4. The ECG signal denoising method based on multi-scale deep learning according to claim 1, characterized in that, The reasoning phase includes the following steps: Step S201: Perform the same preprocessing on the ECG signal to be processed as in the training phase; Step S202: Construct the input fragment, fill it with symmetrical reflection and slice it according to the window length W and step size W / 2; Step S203: Load the optimal model for inference to obtain the denoised segment; Step S204: Window, overlap, and sum the output segments, then perform inverse normalization to obtain the final denoised signal. The inverse normalization formula is: ; where y c is the reconstruction result, MU and STD are the mean and standard deviation of the training set label segments saved during model training, respectively.

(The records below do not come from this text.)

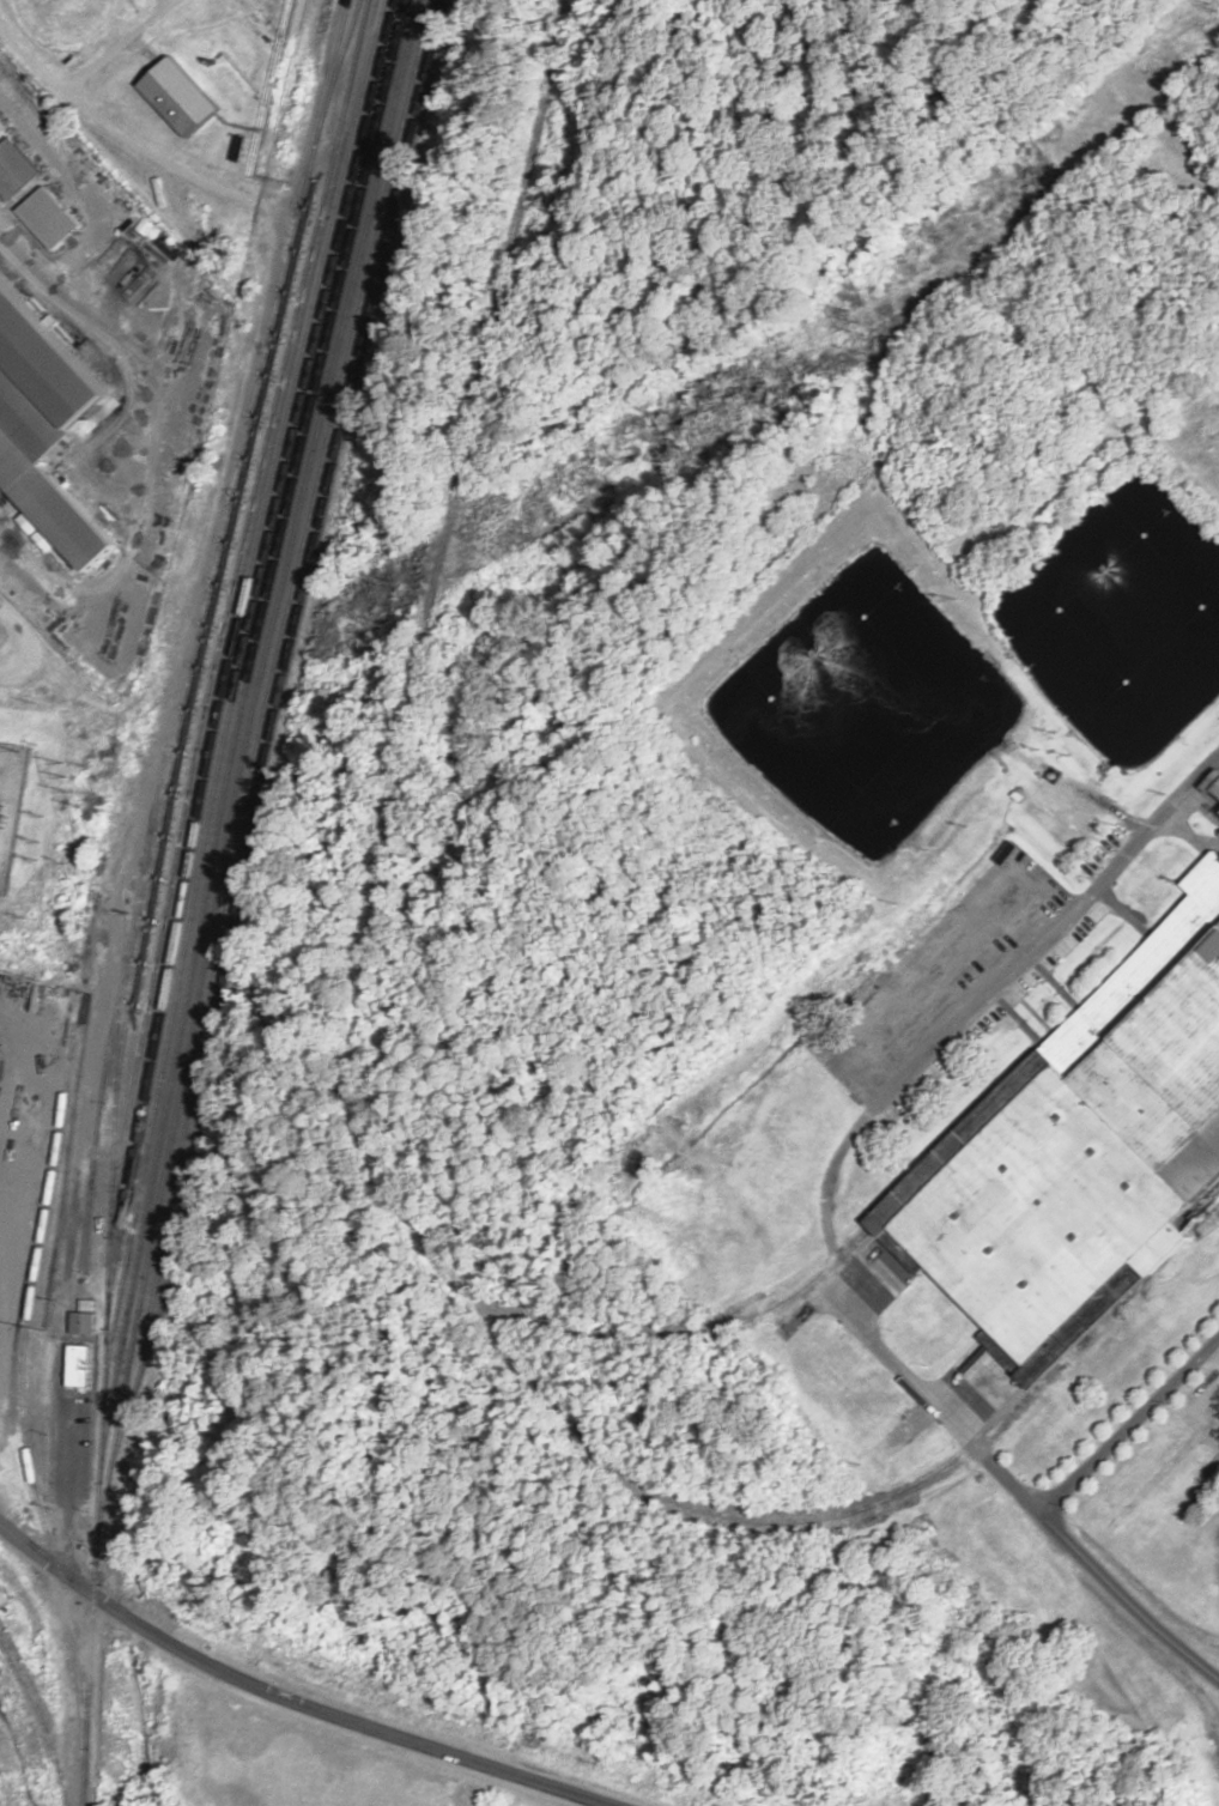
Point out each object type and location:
railway: (361, 2)
railway: (343, 55)
building: (177, 99)
building: (1, 132)
building: (14, 169)
building: (48, 219)
building: (44, 427)
railway: (227, 599)
railway: (233, 647)
railway: (191, 678)
railway: (282, 680)
railway: (240, 721)
railway: (264, 729)
railway: (221, 750)
power substation: (11, 805)
railway: (215, 896)
railway: (128, 949)
road: (960, 1015)
building: (10, 1088)
railway: (363, 1123)
building: (1091, 1143)
railway: (780, 1305)
building: (81, 1323)
building: (78, 1365)
road: (1129, 1424)
railway: (24, 1437)
road: (1006, 1478)
road: (291, 1699)
railway: (40, 1717)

5. The ECG signal denoising method based on multi-scale deep learning according to claim 2, characterized in that: In the multi-branch backbone, the hole convolution dilation rate is configurable to cover wide QRS waves and long-term baseline-drift structures.
6. The ECG signal denoising method based on multi-scale deep learning according to claim 3, characterized in that: In the composite loss function, L stft The difference in short-time Fourier transforms is calculated using multiple sets of window length and step size parameters; L band Calculate residual power deviation; bandwidth boundaries are configurable; L cons The gating functions used are Sigmoid and piecewise linear functions.
7. The method of claim 1, wherein the method is based on multi-scale deep learning. The calculation of the overall score includes the following steps: Unify the direction of all indicators; Scale normalization is performed on the validation set, and the normalization formula is: ; Where m is the current indicator value. i and σ i This represents the mean and standard deviation of the indicator's historical distribution on the validation set. The weighted sum is used to obtain the overall score.
8. A method for denoising electrocardiogram signals based on multi-scale deep learning according to claim 4, characterized in that, The windowing overlap addition process includes the following steps: Multiply the output segment by a Hanning window or other window function; Perform overlapping addition and divide by the weighted sum; Remove the beginning and end padding and align it with the original timeline.
9. The method of claim 1, wherein, The construction of the dataset involves adding at least one of the following types of noise to a clean electrocardiogram signal: transient noise, continuous noise, a combination of transient and continuous noise, or no noise.
10. The method of claim 1, wherein the method is based on multi-scale deep learning. The method supports multi-lead ECG signal processing, and in the inference stage, cross-lead weighted fusion can be performed based on the consistency between lead quality scores and cross-lead cross-correlation.